The Tōhoku earthquake disaster of 2011 did have a high, global impact, but the disruption was felt primarily in just one area of capacity: supply. However, this outcome was exacerbated because several of the disrupted supplies were sourced primarily in the impact area, which served as a manufacturing hub for many products. This concentration of supply meant that replacing most of the capacity proved difficult if not impossible. Also, many of the supply issues were not immediately evident to most companies because they involved upstream suppliers in the second tier or below.

TTR and TTS implications

A simple (but not necessarily easy) way to assess a firm’s vulnerability to capacity losses is to look at its time-to-recover (TTR) and time-to-survive (TTS). TTR measures the time taken to recreate the enterprise’s lost capacity, and TTS measures how long its supply chain can continue to operate before failure (without additional resource/capacity).

If TTR is shorter than TTS, then the firm’s supply chain is resilient because it can recreate the lost capacity before a failure reaches the customer. However, if the TTS is longer than the TTR, the difference represents the duration of customer outages, and this potential gap in continuity needs to be addressed.

Focus on supply continuity

Which capacities have the longest TTR? Or, put another way, which capacities are more difficult to recreate? While TTR varies from company to company, recovery times also vary according to the type of capacity that must be recreated to restore the organization’s operational integrity.
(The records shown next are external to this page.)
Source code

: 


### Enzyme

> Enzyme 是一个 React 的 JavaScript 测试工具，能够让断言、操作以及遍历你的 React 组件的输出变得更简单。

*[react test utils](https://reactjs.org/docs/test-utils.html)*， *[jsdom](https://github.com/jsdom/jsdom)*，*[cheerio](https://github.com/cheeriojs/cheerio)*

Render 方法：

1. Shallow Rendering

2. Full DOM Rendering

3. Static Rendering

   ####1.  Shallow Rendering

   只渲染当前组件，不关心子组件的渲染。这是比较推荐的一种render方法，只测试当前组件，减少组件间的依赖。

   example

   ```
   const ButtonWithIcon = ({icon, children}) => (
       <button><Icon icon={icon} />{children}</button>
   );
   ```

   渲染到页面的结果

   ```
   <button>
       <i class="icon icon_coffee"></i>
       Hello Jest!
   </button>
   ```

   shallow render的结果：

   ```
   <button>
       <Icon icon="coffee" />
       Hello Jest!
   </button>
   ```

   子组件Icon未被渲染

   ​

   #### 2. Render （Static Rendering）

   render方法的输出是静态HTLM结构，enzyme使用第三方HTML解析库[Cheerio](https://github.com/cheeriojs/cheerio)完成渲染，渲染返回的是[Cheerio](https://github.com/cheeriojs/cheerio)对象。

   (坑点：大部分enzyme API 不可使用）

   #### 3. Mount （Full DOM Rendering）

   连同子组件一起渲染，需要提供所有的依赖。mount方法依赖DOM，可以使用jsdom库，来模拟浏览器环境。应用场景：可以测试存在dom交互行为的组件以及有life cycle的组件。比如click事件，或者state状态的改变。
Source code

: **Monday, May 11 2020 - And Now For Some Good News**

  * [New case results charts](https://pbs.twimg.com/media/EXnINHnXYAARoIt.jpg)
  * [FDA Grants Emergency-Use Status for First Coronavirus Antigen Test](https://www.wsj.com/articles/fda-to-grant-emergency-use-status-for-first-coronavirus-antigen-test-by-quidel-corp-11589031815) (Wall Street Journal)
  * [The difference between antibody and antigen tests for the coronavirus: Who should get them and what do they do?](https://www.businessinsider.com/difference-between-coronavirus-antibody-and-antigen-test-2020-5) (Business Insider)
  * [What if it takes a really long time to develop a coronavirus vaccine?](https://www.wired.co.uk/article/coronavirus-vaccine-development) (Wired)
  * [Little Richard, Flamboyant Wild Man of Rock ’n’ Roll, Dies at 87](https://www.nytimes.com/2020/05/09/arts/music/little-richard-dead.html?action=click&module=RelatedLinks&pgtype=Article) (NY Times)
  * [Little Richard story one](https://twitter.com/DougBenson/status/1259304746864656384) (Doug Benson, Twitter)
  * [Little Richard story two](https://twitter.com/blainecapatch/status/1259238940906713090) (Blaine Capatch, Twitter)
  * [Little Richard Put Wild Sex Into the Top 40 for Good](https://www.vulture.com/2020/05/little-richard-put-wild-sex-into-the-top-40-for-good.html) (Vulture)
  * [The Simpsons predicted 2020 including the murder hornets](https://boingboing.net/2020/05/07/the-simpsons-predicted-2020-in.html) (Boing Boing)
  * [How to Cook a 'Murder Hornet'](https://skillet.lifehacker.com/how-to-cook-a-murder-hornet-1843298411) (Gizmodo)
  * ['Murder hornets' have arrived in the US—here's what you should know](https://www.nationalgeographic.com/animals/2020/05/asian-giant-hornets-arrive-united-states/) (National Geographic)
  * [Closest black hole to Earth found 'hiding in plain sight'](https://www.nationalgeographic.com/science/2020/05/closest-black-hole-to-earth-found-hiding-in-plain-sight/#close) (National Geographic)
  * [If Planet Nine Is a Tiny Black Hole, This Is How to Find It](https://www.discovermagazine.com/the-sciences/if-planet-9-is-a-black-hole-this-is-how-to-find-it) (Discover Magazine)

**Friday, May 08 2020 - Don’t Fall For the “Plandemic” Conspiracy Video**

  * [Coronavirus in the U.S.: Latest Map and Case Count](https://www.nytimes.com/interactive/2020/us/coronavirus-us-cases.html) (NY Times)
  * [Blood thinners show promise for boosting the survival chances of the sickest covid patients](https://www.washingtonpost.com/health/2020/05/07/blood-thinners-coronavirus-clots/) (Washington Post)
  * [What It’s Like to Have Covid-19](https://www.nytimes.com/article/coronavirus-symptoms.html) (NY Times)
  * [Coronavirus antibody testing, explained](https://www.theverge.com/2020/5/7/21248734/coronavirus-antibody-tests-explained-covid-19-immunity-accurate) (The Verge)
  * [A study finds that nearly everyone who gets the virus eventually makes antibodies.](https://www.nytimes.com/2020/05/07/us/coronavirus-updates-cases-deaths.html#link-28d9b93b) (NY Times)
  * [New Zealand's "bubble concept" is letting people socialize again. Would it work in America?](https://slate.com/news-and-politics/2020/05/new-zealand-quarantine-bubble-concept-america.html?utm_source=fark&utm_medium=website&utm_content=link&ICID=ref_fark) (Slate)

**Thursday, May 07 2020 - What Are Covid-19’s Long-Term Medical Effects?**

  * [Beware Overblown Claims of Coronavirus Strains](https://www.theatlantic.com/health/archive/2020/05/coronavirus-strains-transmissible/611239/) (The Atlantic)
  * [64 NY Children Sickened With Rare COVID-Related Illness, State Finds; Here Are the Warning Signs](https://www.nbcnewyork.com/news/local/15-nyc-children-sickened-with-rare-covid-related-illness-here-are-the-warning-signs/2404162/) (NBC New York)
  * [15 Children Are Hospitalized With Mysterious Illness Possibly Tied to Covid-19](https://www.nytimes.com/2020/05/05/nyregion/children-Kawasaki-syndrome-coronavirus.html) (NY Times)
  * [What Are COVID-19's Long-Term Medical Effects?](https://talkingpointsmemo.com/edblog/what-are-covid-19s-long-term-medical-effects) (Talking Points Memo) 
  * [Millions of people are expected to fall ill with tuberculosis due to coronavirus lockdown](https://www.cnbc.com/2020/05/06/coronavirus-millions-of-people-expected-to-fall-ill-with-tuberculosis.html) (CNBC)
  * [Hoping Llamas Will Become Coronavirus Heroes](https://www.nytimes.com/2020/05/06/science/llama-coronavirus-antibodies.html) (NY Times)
For example, replacing lost ocean transportation capacity can be time-consuming owing to the dynamics of the ocean market. Replacing supply capacity is probably the most challenging task. Here is a summary of the factors that complicate the replacement of lost capacity:

  • Supply: Capital intensity of supply system, achieving full utilization of replacement capacity, and the long cycle times required to recreate capacity (from months to multiple years).
  • Transportation: Availability of mode, route, labor, and equipment. For example, ocean-going conveyances are capital intensive and acquiring them can be a lengthy process. Replacing over-the-road transportation requires capital and cycle times vary from long (e.g., when buying new trucks), to relatively short (e.g., when truck capacity is available for hire).
  • Converting/internal operations: Availability of labor, equipment, and facilities. The TTR for a facility will range from short-term for basic ones (e.g., warehousing space) to several years (e.g., building semiconductor fab facilities).
  • Human resources: Availability of people, which varies according to their skills levels. This is a relatively short-term constraint, although demographic trends suggest longer cycle times.
  • Communications: Availability of tech equipment and protocols for communicating internally and externally. The cycle time to recreate capacity is relatively short-term.
  • Financial resources: Capital and cash position, cash conversion cycle or CCC, working capital ratios, profitability, and debt-to-equity or D/E ratio. Relatively short-term issues if the firm has favorable ratios, but longer-term or intractable if the firm’s ratios are poor. Businesses often fail through a lack of cash and/or credit.
  • Distribution to customers: Availability of distribution outlets to customers (i.e., retail and online stores and processes). This factor has become more complicated as e-commerce has grown and brick-and-mortar retailing has declined.

The future of supply chain resilience

As the above analysis shows, different supply chain disruptions — and company responses to them — have distinctive challenges and characteristics, and these differences can help us better understand the demands of resilience and risk management today and in the future.

This is especially valuable when assessing the impact of the Covid-19 pandemic, which is unprecedented and hence more challenging to analyze in the context of past experience.